J.P. Marín-Arrese | Last Friday, Wall Street jumped on employment and services data. Jobs openings, while better than expected, signalled a downward path. The service sector contracted for the first time till 2020. The ensuing bullish reaction shows the markets bet the Fed might undertake a U-turn earlier than pointed out in the last FOMC minutes. Investors seem to outwit the Fed, disregarding its determination to keep rates tight enough until clear evidence of prices converging with the medium-term objective materialises. They believe Powell and his peers will not withstand the pressure of economic dampening and higher unemployment, throwing in the towel.
Wall Street navigates through shallow waters betting on the Fed cracking as soon as the danger of recession emerges, thus indulging in self-delusion. Last summer, it also missed the point by speculating on an early pivoting of the Fed’s hawkish stance. It seems to disbelieve that Powell and his colleagues will have enough guts to pursue their policy to the end.

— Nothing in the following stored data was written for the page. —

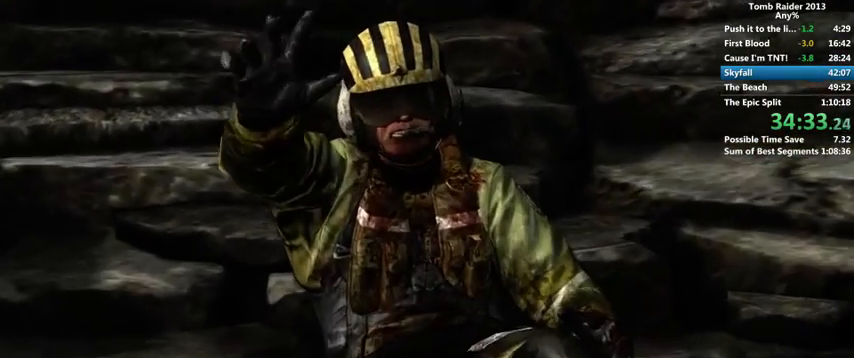
{"keys": [], "mouse": [], "events": [[67, "space", "down"], [100, "space", "up"], [200, "space", "down"], [267, "space", "up"], [367, "space", "down"], [433, "space", "up"]]}
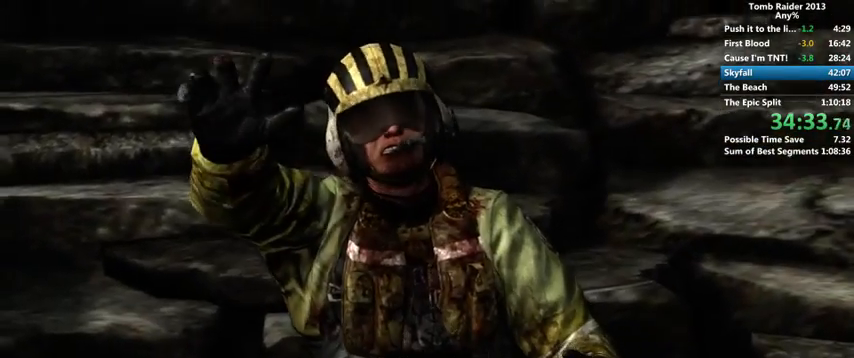
{"keys": [], "mouse": [], "events": [[33, "space", "down"], [100, "space", "up"], [200, "space", "down"], [267, "space", "up"], [367, "space", "down"], [433, "space", "up"]]}
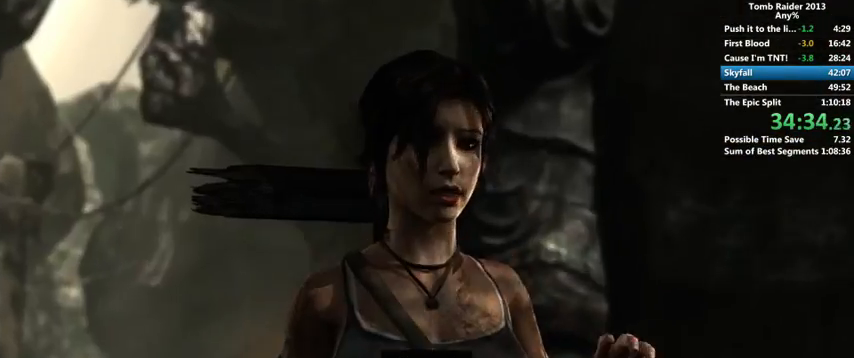
{"keys": ["space"], "mouse": [], "events": [[33, "space", "down"], [67, "space", "up"], [167, "space", "down"], [233, "space", "up"], [300, "space", "down"], [367, "space", "up"], [467, "space", "down"]]}
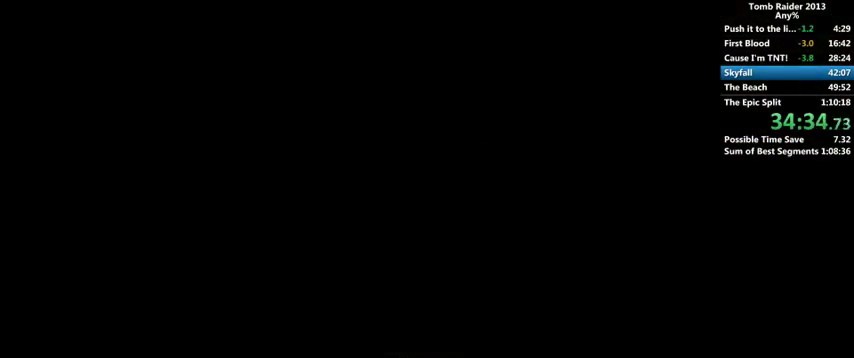
{"keys": [], "mouse": [], "events": [[33, "space", "up"], [133, "space", "down"], [167, "space", "up"], [267, "space", "down"], [333, "space", "up"], [433, "space", "down"], [467, "space", "up"]]}
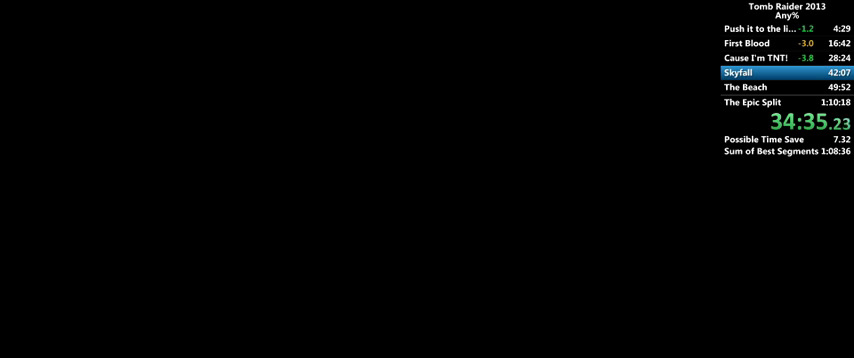
{"keys": [], "mouse": [], "events": [[67, "space", "down"], [133, "space", "up"]]}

Yet, Jay Powell has provided a clear guideline on the Fed’s intentions. It will raise rates until they are considered restrictive enough to harness inflationary pressures and keep them unabated until prices are controlled. The Fed will not waver even if the economy falters or unemployment markedly increases. Its members know well that rate hikes exert a limited influence on headline inflation. Energy and input prices are falling mainly due to China’s simmering crisis. The monetary tightening mainly targets inflationary expectations preventing the unbalanced labour markets from delivering excessive pay increases, thus fuelling second-round pressures. They also aim to break the feeling that costs will inevitably increase rapidly.
Thus, the markets overlook the ultimate objective the Fed is trying to reach. Neither sluggish growth nor mounting unemployment will deter its members from performing that task.